* [Records from a data collection]:

================

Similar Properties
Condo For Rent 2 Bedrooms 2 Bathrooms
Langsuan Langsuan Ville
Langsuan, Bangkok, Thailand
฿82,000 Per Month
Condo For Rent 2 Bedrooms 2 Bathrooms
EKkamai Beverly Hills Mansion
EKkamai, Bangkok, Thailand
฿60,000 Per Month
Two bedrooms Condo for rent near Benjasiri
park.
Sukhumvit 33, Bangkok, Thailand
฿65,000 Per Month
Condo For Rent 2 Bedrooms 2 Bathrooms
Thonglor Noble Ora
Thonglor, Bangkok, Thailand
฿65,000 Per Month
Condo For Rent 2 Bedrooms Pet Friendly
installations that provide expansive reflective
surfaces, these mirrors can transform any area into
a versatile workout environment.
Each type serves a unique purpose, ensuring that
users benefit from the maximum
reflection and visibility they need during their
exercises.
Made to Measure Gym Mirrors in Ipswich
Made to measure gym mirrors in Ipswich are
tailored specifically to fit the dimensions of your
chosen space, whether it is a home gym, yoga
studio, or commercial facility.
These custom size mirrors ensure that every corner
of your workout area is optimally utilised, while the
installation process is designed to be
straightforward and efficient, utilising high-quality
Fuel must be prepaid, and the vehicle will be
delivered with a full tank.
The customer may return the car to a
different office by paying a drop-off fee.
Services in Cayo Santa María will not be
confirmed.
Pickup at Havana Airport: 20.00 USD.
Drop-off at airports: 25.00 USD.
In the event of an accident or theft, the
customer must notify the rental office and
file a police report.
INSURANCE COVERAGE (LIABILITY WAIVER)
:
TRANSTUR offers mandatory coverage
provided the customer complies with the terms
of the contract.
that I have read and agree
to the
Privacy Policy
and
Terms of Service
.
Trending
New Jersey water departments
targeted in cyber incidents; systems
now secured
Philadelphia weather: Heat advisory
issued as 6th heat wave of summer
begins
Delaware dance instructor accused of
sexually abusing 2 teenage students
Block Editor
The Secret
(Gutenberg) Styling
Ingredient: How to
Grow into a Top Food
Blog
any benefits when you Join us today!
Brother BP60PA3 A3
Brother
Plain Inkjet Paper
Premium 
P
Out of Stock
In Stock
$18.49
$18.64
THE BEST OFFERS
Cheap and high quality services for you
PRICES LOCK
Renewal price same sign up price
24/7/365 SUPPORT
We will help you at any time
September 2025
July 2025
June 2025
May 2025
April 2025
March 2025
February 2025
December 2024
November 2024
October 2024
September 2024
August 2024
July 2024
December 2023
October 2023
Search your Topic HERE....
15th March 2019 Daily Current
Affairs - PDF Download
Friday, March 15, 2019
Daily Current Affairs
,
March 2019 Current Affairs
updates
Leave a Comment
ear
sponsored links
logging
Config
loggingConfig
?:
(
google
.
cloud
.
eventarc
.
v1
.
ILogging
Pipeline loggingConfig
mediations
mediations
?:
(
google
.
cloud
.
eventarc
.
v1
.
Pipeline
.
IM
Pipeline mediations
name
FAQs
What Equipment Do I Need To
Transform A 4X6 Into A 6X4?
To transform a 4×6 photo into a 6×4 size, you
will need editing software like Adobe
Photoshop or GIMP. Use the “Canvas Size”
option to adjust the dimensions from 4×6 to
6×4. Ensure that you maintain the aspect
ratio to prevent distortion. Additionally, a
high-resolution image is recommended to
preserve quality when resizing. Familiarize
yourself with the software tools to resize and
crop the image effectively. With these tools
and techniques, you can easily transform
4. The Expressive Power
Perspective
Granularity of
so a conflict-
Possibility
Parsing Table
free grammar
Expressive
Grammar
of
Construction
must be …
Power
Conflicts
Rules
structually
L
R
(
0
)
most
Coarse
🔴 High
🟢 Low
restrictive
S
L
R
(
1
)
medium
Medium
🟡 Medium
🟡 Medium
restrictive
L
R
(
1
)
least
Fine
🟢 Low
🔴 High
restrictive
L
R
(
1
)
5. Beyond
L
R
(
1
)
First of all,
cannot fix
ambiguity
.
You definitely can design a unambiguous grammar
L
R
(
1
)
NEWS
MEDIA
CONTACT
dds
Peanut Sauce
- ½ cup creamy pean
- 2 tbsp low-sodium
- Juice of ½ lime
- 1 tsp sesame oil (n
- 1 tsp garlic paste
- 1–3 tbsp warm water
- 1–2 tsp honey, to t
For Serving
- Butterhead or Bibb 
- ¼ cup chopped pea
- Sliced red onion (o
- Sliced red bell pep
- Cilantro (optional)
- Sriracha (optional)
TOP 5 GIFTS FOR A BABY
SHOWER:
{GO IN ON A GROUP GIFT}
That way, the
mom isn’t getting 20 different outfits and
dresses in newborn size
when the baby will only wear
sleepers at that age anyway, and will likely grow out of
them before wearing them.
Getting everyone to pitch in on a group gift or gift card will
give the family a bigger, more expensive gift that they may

================

* [ABOUT THIS EXERCISE]:
Word for word, restate all of the data shown above.

* [ANSWER TO THIS PROBLEM]:
Similar Properties
Condo For Rent 2 Bedrooms 2 Bathrooms
Langsuan Langsuan Ville
Langsuan, Bangkok, Thailand
฿82,000 Per Month
Condo For Rent 2 Bedrooms 2 Bathrooms
EKkamai Beverly Hills Mansion
EKkamai, Bangkok, Thailand
฿60,000 Per Month
Two bedrooms Condo for rent near Benjasiri
park.
Sukhumvit 33, Bangkok, Thailand
฿65,000 Per Month
Condo For Rent 2 Bedrooms 2 Bathrooms
Thonglor Noble Ora
Thonglor, Bangkok, Thailand
฿65,000 Per Month
Condo For Rent 2 Bedrooms Pet Friendly
installations that provide expansive reflective
surfaces, these mirrors can transform any area into
a versatile workout environment.
Each type serves a unique purpose, ensuring that
users benefit from the maximum
reflection and visibility they need during their
exercises.
Made to Measure Gym Mirrors in Ipswich
Made to measure gym mirrors in Ipswich are
tailored specifically to fit the dimensions of your
chosen space, whether it is a home gym, yoga
studio, or commercial facility.
These custom size mirrors ensure that every corner
of your workout area is optimally utilised, while the
installation process is designed to be
straightforward and efficient, utilising high-quality
Fuel must be prepaid, and the vehicle will be
delivered with a full tank.
The customer may return the car to a
different office by paying a drop-off fee.
Services in Cayo Santa María will not be
confirmed.
Pickup at Havana Airport: 20.00 USD.
Drop-off at airports: 25.00 USD.
In the event of an accident or theft, the
customer must notify the rental office and
file a police report.
INSURANCE COVERAGE (LIABILITY WAIVER)
:
TRANSTUR offers mandatory coverage
provided the customer complies with the terms
of the contract.
that I have read and agree
to the
Privacy Policy
and
Terms of Service
.
Trending
New Jersey water departments
targeted in cyber incidents; systems
now secured
Philadelphia weather: Heat advisory
issued as 6th heat wave of summer
begins
Delaware dance instructor accused of
sexually abusing 2 teenage students
Block Editor
The Secret
(Gutenberg) Styling
Ingredient: How to
Grow into a Top Food
Blog
any benefits when you Join us today!
Brother BP60PA3 A3
Brother
Plain Inkjet Paper
Premium 
P
Out of Stock
In Stock
$18.49
$18.64
THE BEST OFFERS
Cheap and high quality services for you
PRICES LOCK
Renewal price same sign up price
24/7/365 SUPPORT
We will help you at any time
September 2025
July 2025
June 2025
May 2025
April 2025
March 2025
February 2025
December 2024
November 2024
October 2024
September 2024
August 2024
July 2024
December 2023
October 2023
Search your Topic HERE....
15th March 2019 Daily Current
Affairs - PDF Download
Friday, March 15, 2019
Daily Current Affairs
,
March 2019 Current Affairs
updates
Leave a Comment
ear
sponsored links
logging
Config
loggingConfig
?:
(
google
.
cloud
.
eventarc
.
v1
.
ILogging
Pipeline loggingConfig
mediations
mediations
?:
(
google
.
cloud
.
eventarc
.
v1
.
Pipeline
.
IM
Pipeline mediations
name
FAQs
What Equipment Do I Need To
Transform A 4X6 Into A 6X4?
To transform a 4×6 photo into a 6×4 size, you
will need editing software like Adobe
Photoshop or GIMP. Use the “Canvas Size”
option to adjust the dimensions from 4×6 to
6×4. Ensure that you maintain the aspect
ratio to prevent distortion. Additionally, a
high-resolution image is recommended to
preserve quality when resizing. Familiarize
yourself with the software tools to resize and
crop the image effectively. With these tools
and techniques, you can easily transform
4. The Expressive Power
Perspective
Granularity of
so a conflict-
Possibility
Parsing Table
free grammar
Expressive
Grammar
of
Construction
must be …
Power
Conflicts
Rules
structually
L
R
(
0
)
most
Coarse
🔴 High
🟢 Low
restrictive
S
L
R
(
1
)
medium
Medium
🟡 Medium
🟡 Medium
restrictive
L
R
(
1
)
least
Fine
🟢 Low
🔴 High
restrictive
L
R
(
1
)
5. Beyond
L
R
(
1
)
First of all,
cannot fix
ambiguity
.
You definitely can design a unambiguous grammar
L
R
(
1
)
NEWS
MEDIA
CONTACT
dds
Peanut Sauce
- ½ cup creamy pean
- 2 tbsp low-sodium
- Juice of ½ lime
- 1 tsp sesame oil (n
- 1 tsp garlic paste
- 1–3 tbsp warm water
- 1–2 tsp honey, to t
For Serving
- Butterhead or Bibb 
- ¼ cup chopped pea
- Sliced red onion (o
- Sliced red bell pep
- Cilantro (optional)
- Sriracha (optional)
TOP 5 GIFTS FOR A BABY
SHOWER:
{GO IN ON A GROUP GIFT}
That way, the
mom isn’t getting 20 different outfits and
dresses in newborn size
when the baby will only wear
sleepers at that age anyway, and will likely grow out of
them before wearing them.
Getting everyone to pitch in on a group gift or gift card will
give the family a bigger, more expensive gift that they may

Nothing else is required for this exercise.